Output every line of the rows below verbatim, and leave the pictures out.

[Entries taken from a collection]

================================

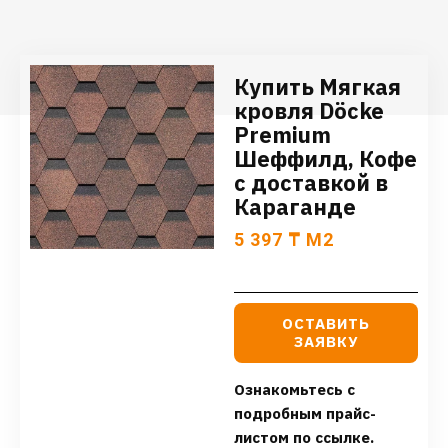
Купить Мягкая
кровля Döcke
Premium
Шеффилд, Кофе
с доставкой в
Караганде
5 397
₸
М2
ОСТАВИТЬ
ЗАЯВКУ
Ознакомьтесь с
подробным прайс-
листом по ссылке.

================================

» **Output below**
Купить Мягкая
кровля Döcke
Premium
Шеффилд, Кофе
с доставкой в
Караганде
5 397
₸
М2
ОСТАВИТЬ
ЗАЯВКУ
Ознакомьтесь с
подробным прайс-
листом по ссылке.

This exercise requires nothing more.